For this reason, it seems like AI is much better-suited to the cozyweb. To Google, the cozyweb doesn’t really make any sense. Leaving aside the fact that Google’s web crawler can’t even see inside your group chat, there’s something about the structure of private communities that is intrinsically difficult to fit into the model of a global information hierarchy. An AI, however, can be trained and fine-tuned on the specific patterns, idioms, and perspectives of a community. This means that the AI can both know more about individuals, or about community norms. The AI-for-doctors would answer medical queries in a different way than the AI-for-patients would.

This works because of the concept of foundation models. A foundation model is an AI model that is trained on a very large data set, with the aim of producing generally-useful capabilities. GPT-4 and StableDiffusion are foundation models, aiming to be generally good at a whole class of things. However, it’s possible to take these foundation models and fine-tune them by adjusting their weights. The LoRA algorithm has shown that once you have a foundation model, the cost of fine-tuning it is much lower than the initial training, and results in a model that is much better at producing certain kinds of text or images than the foundation model.
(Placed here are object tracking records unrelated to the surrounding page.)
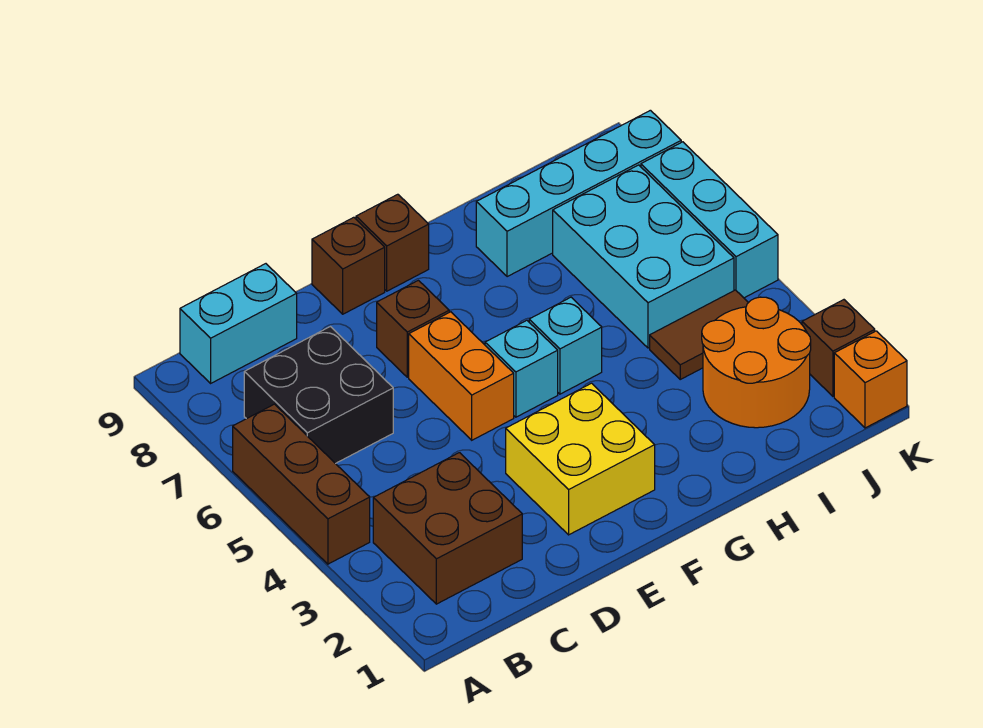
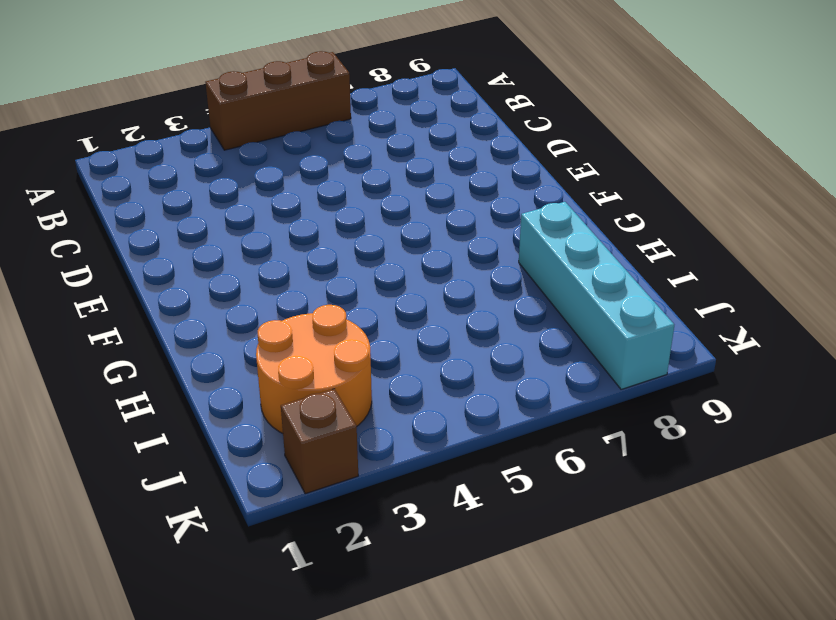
none -> brown 2x2 brick [373,453,522,604]
none -> black 2x2 brick [244,327,393,464]
none -> cyan 1x2 brick [180,264,297,383]

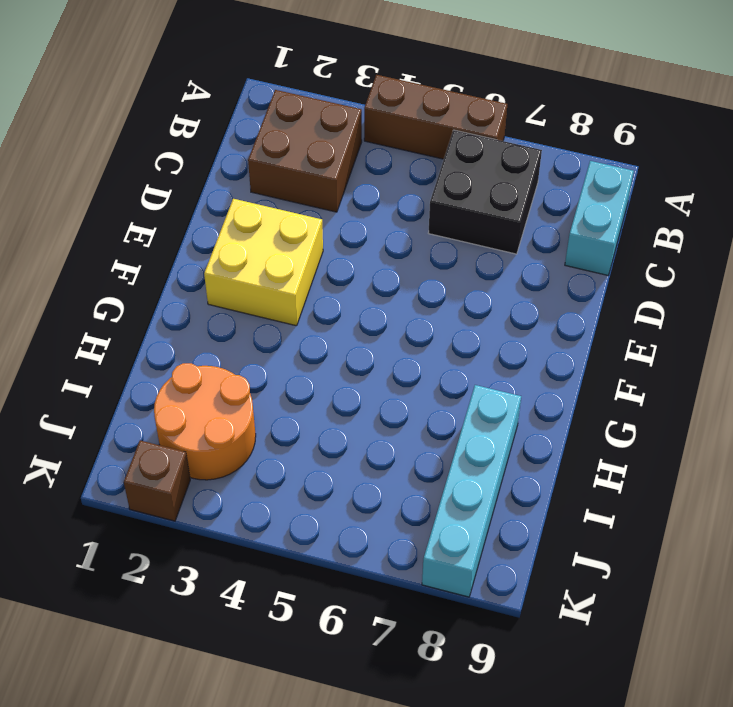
none -> orange 1x2 brick [409,312,514,440]
none -> brown 1x1 brick [377,280,449,377]
none -> brown 1x1 brick [312,217,385,314]

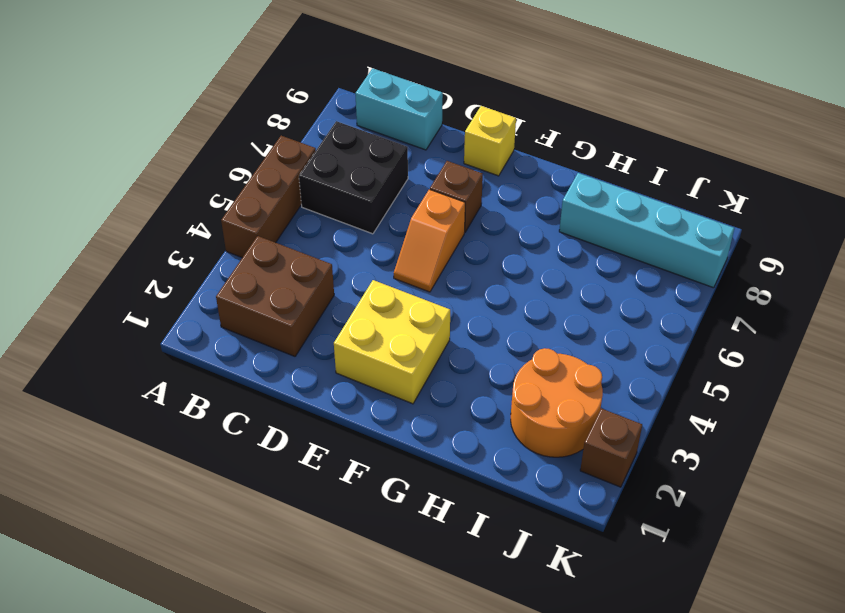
orange 1x2 slope [394,189,465,292] -> orange 1x2 brick [409,312,514,440]
yellow 1x1 brick [464,106,516,176] -> brown 1x1 brick [312,217,385,314]
none -> cyan 1x1 brick [485,320,558,417]
none -> brown 1x1 brick [356,194,429,291]
none -> cyan 1x1 brick [529,297,602,394]

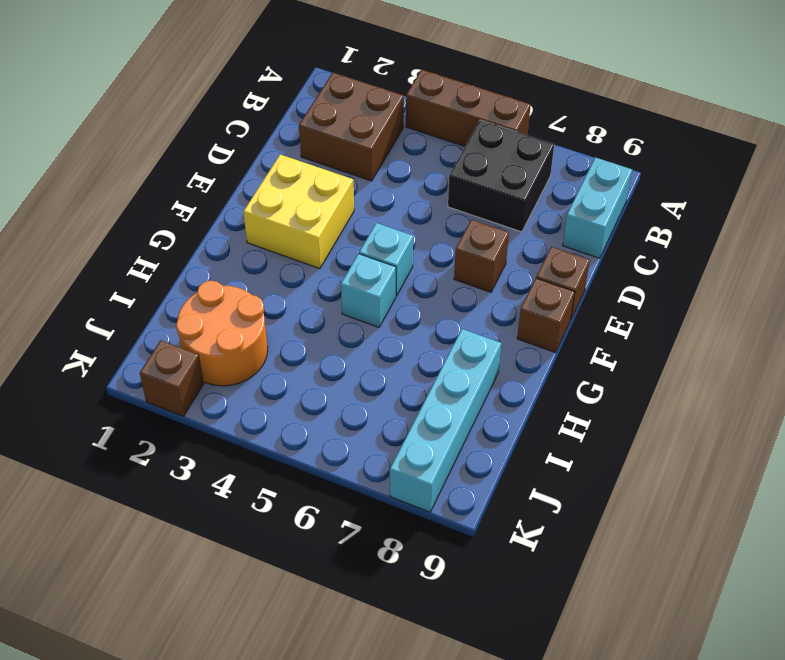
none -> orange 1x2 brick [409,312,514,440]
none -> brown 1x2 tile [650,290,748,379]
none -> cyan 2x3 brick [553,165,734,348]

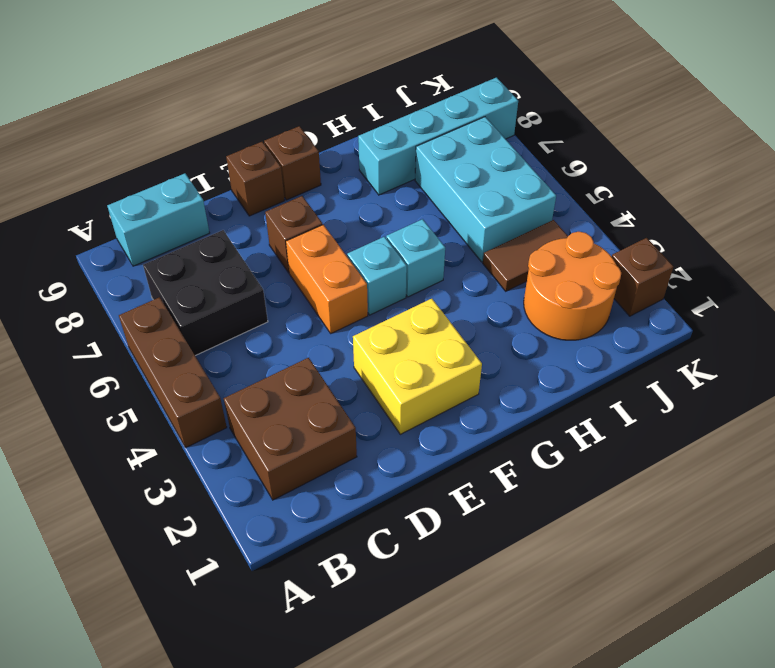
none -> orange 1x1 brick [834,331,907,428]
none -> cyan 1x3 brick [641,142,778,298]

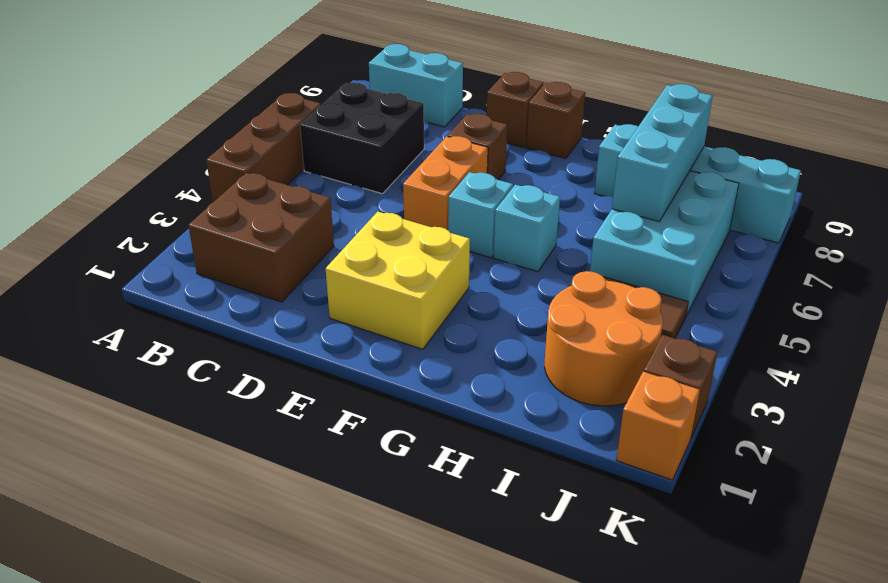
cyan 1x3 brick [612,84,713,221] -> cyan 1x3 brick moved to [641,142,778,298]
This lets AIs do the thing that Google search can’t easily do: adapt to the specific context of a community or an individual. By fine-tuning a model with specific information, the community can create the AI that is most useful to them. Two AIs starting from the same foundation model could end up giving very different answers to different people, and this divergence is a feature rather than a bug. Whereas the universality of Google drives convergence at the cost of context collapse, fine-tuneable AIs diverge in order to give the most appropriate outputs.

For this to work, it has to be possible to fine-tune the model, and right now this isn’t always possible. Open source models like Stable Diffusion are fine-tuneable, even on a home PC (with a beefy GPU, admittedly). Closed-source models like GPT-4 aren’t fine-tuneable by users, although it seems that Microsoft was given access to fine-tune the model for use in Bing Chat (with some… interesting results).

This gives us two ways forward: one in which the fine-tuning is done by a company like OpenAI, which requires a lot of personal or community data; the second, in which individuals and communities control their own data, and the fine-tuned models. The second requires open source models like Stable Diffusion.

If we were back in the 90s, hearts and minds brimming with optimism for the bold future of the internet, I imagine we wouldn’t worry too much about the difference between the two. But if the intervening quarter-century has taught us anything, it’s that ownership and control of data matters. “An AI in every chat room” becomes a very different proposition if that AI is either open or closed-source, with the fine-tuning data owned and controlled the same vendor that created the foundation model or by the provider of the community’s choice.

The other big difference from the 90s is that the commercial and business implications are much easier to grasp now. In a way, the prototypical cozyweb is the corporate intranet; corporations are definitely going to want AIs that are specific to their culture and operations. If you want to build a business around fine-tuning foundation models for specific communities, your first customers will be enterprises who care about keeping their corporate DNA private.

For individuals and communities, perhaps this is the moment when decentralised technology becomes feasible. If your community has at least a few gamers in it, then you probably have the collective GPU power to fine-tune your models—and within a few years it might be possible to do this on smartphones.